[[ Supplied material open ]]

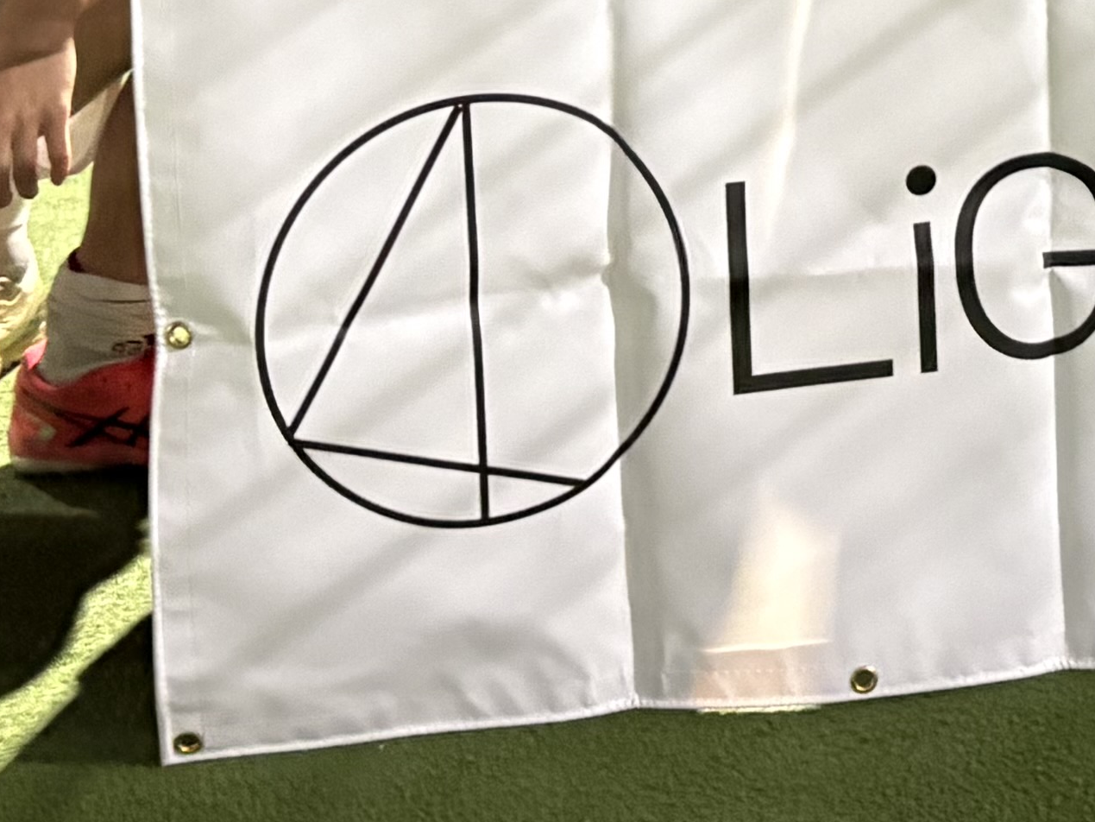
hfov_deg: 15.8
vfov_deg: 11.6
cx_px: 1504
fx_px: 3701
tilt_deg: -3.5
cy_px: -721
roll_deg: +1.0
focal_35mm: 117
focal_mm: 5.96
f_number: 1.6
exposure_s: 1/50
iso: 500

[[ Supplied material closed ]]
[[ Supplied material open ]]

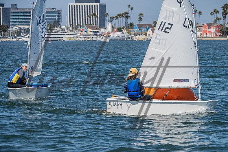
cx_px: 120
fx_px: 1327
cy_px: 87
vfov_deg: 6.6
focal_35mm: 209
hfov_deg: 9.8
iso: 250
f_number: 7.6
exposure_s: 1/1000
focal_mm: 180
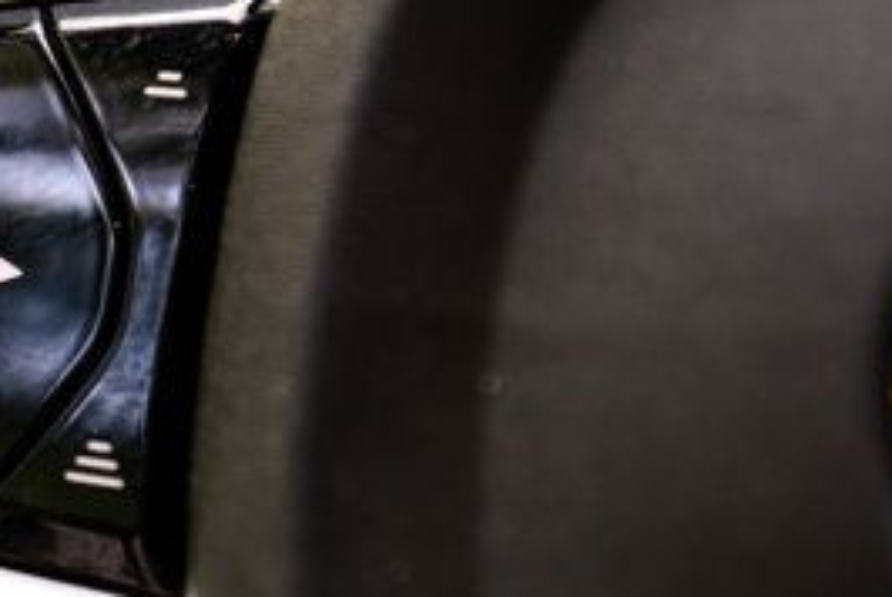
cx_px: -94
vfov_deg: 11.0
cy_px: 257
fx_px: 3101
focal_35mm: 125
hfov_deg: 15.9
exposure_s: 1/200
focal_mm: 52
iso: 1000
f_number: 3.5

[[ Supplied material closed ]]

- [Exercise]:
From the listing above, restate verbatim the lines running from the one with "focal_mm: 180" through the one with "f_number: 3.5", inclusive, but not the pictures.

- [Answer to the exercise]:
focal_mm: 180
cx_px: -94
vfov_deg: 11.0
cy_px: 257
fx_px: 3101
focal_35mm: 125
hfov_deg: 15.9
exposure_s: 1/200
focal_mm: 52
iso: 1000
f_number: 3.5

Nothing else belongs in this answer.